My family comes from a seafaring heritage with my great grandparents coming from Newfoundland where my grandmother and grandfather were born. And as they came over on the boats to the United States to start a new life, there must have been some salt water from the Coasts that intermingled and came down through the generations into our family's blood. My great grandparents worked as codfishermen off the grandbanks of Newfoundland.
As a result, it seems that our family has had an itch of being true Mainiacs even before we knew it. And thankfully for my parents being at Bates College in Maine, my journey got its great start from there.
My grandmother gave my mom and dad a pearl of wisdom which we have been lucky enough to live by during our time staying on the coast of Maine. She said, "always be sure that when you get a place on the coast, to have the view frame the picture." I have found that there are not that many places where one does not end up getting a fairly good view of the coast. I am biased since our family has had very good luck as in horseshoes in always finding the very best view of the shore. And when my grandmother was with us, she spent several weeks in some of the cottages and house that we had along the shoreline.
Once from the lawn of our house , she was standing with her daughter and a helicopter was passing overhead taking a picture of the house for some promotional purpose and the photographer of the picture showed up several weeks later to present the picture to my parents and as a result the picture is hanging up in the hallway of the living room at Piper Shores, the current life care community that my parents have enjoyed very much.
Whenever I sit in a room, I like glancing around at the various pictures that are hanging on the walls, and as I look at them I imagine the worlds that they represent. And even though I can not walk physically through the pictures, I like recalling the times that I spent at those sights in Maine. For example, our second cottage on the coast sat looking across at two lighthouses. The Hendricks Head lighthouse was seen from the front porch and acted as the view to our side yard.
To curl up on the couch after taking off my shoes to recline and look out at the ocean in front of me. Just looking out as if I was on the bow of a boat. Seeing lots of blue ocean and blue sky on the horizon. No motion of going up and down as if on the boat, but at times, it almost felt like it with the way the breeze made the boughs of the trees in front of our cottage go swaying by. The sunlight from the ocean sparkled against the gentle waves that were curling up and down along the shore from the distance.
There were days that I spent on the shore enjoying the warm and breezy air. The times that I went out on the front porch and looked out at the ocean that lay before me. Of the times that I would walk through our cottage to see and hear the gulls passing overhead on their passages to their gull rocks.
What must their view look like as they pass by our cottage that is situated high above overlooking the cliffs below. And only fifty feet from the shore, closer than what the regulations allow now.

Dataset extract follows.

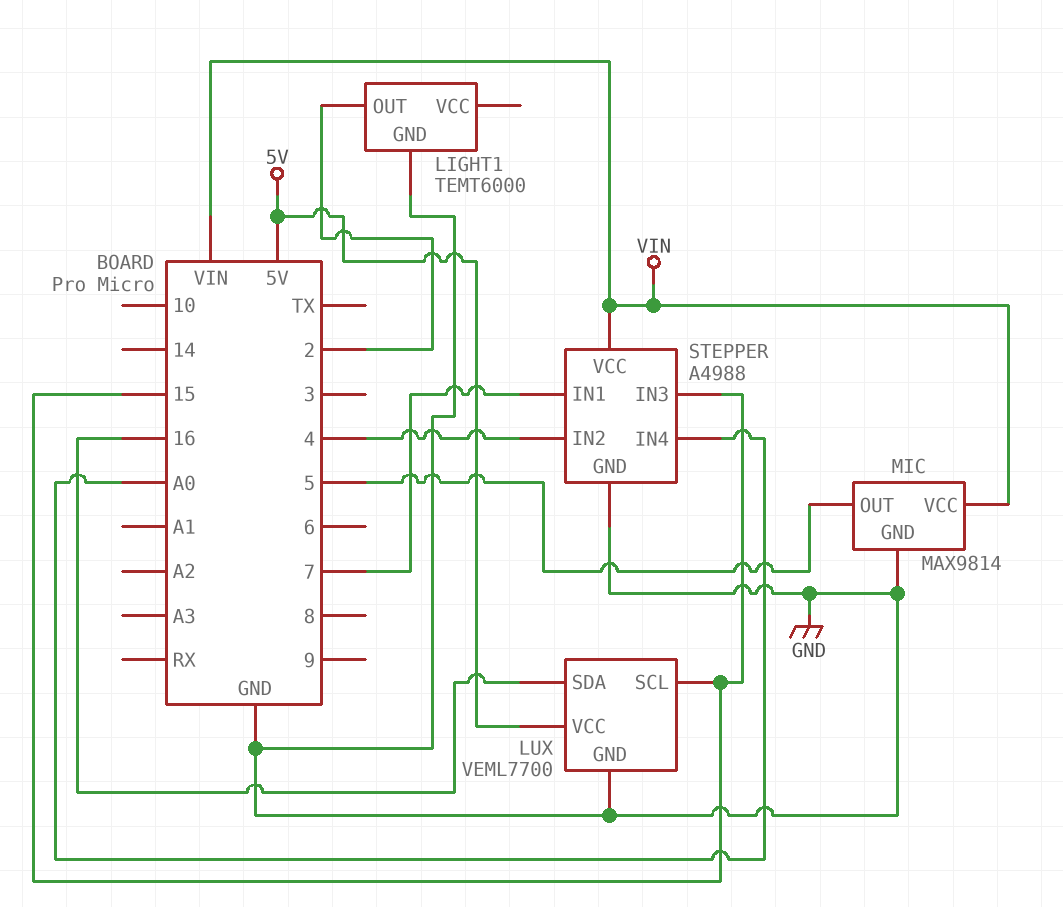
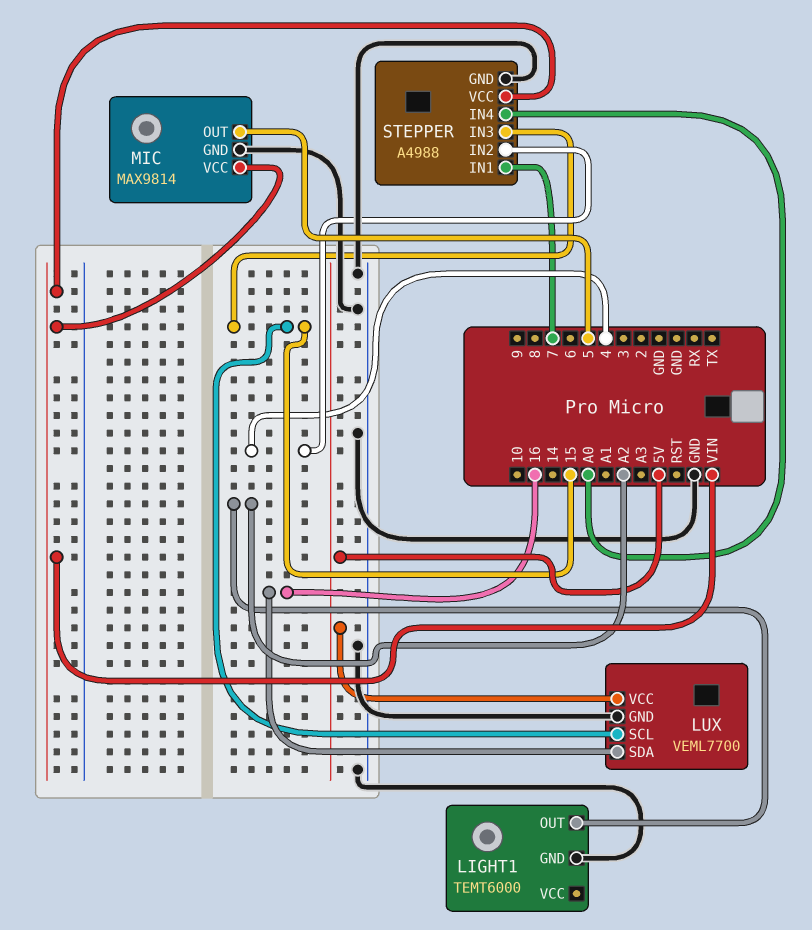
LIGHT1 pin OUT: 2 -> A2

This escape to Maine for July and August acted as a quiet alternative to a noisy neighborhood of loud pool parties and barking beagles. And it opened up a world for me to enjoy serene moments sitting by the tidal pools and looking into them. Just seeing a tidal pool suspended within the cleft of the rock that has eroded over time. After a slow observation of seeing small fish swimming effortlessly through the small tidal pool. Never before had I heard of such a place . It had been written of long times ago by the likes of our former historical neighbor of Rachel Carson from Dogfish Head, the beach that sat next to Hendricks Head light. My mom guided me by the hand down along the sloping rocks and as we sat at the tidal pool during the break, she explained, "son, this is what we see in the tidal pool." As Mom explained to me the various creatures, I reached in and moved my fingers through the tidal pools to get a good feel of the slimy and smooth texture of the sea kelp and seaweed . That followed with the smooth touch of the shells and the rough coat of the barnacles. The barnacles clung to the sides of the mussell and clam shells that sometimes fell into the tidal pools as the gulls passed by our cottage on their way from take-out. Eating on the go in a very quick and carefree mission.

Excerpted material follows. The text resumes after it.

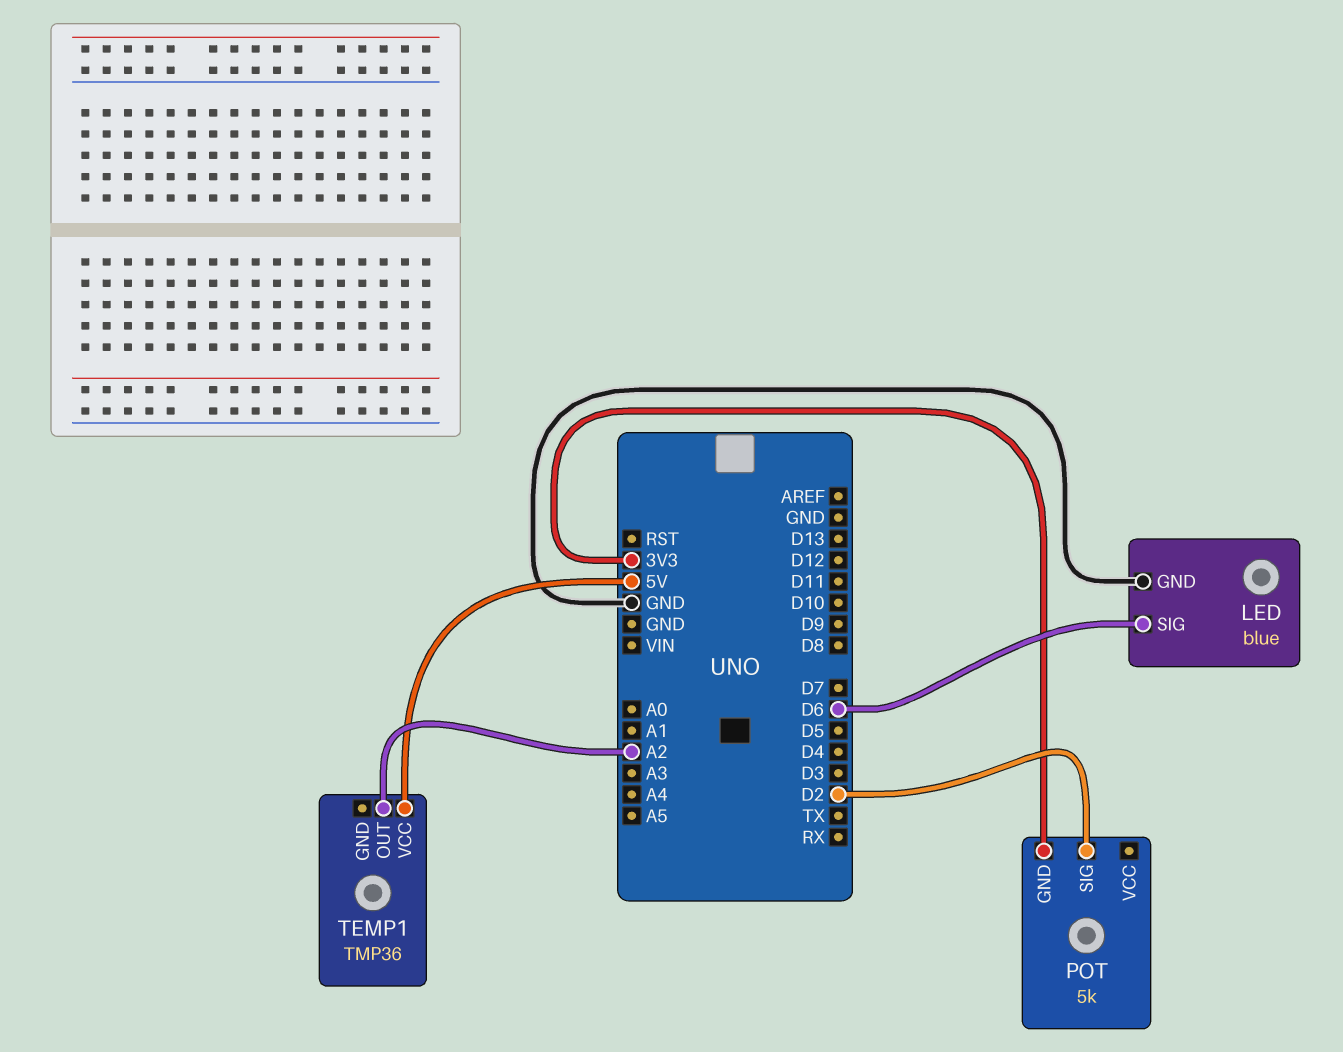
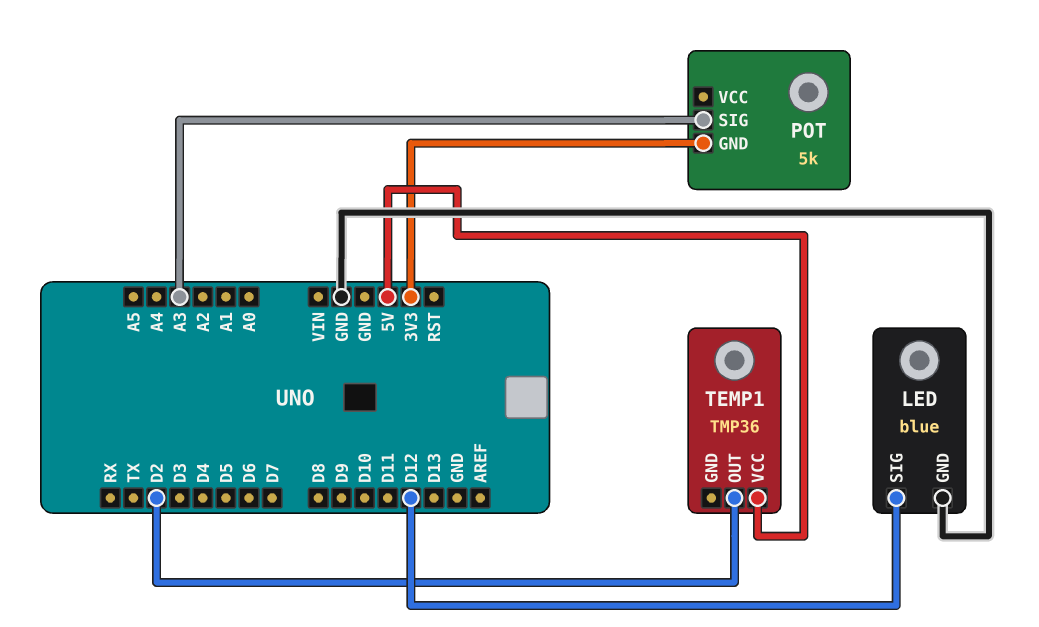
LED pin SIG: D6 -> D12
POT pin SIG: D2 -> A3
TEMP1 pin OUT: A2 -> D2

As Mom explained further, "Son, see here, we have colorful flowers that are growing along in the crevices of the rocks and these rocks have been here longer than we have been alive." The way my mom explained the coast made me appreciate how special and sacred the rocks were that we were standing on. And how such a place can sometimes be taken for granted when looked at from the vast scope and expanse of the Maine coast.
Wherever we have lived in Maine, we have always been able to look at islands whether occupied or as outcroppings of rock that jutted out of the ocean sea. We have been surrounded by lobster pot buoys that floated in the ocean below and have seen the lobstermen pull their traps in the morning. And we have seen the local Southport yacht club youngsters as they were taking their sailing lessons or actually in a meet for their regatta.
I sure wish I could paint or take a better picture of what I have described and have tried many times-never getting an exact duplicate. But looking at various pictures on our walls do bring back some of the emotion and anticipation of what it was like during my travels to Paradise and hope that this was portrayed here as well.
I am real glad that our family has been blessed wherever we have gone in Maine that indeed our view has been framed.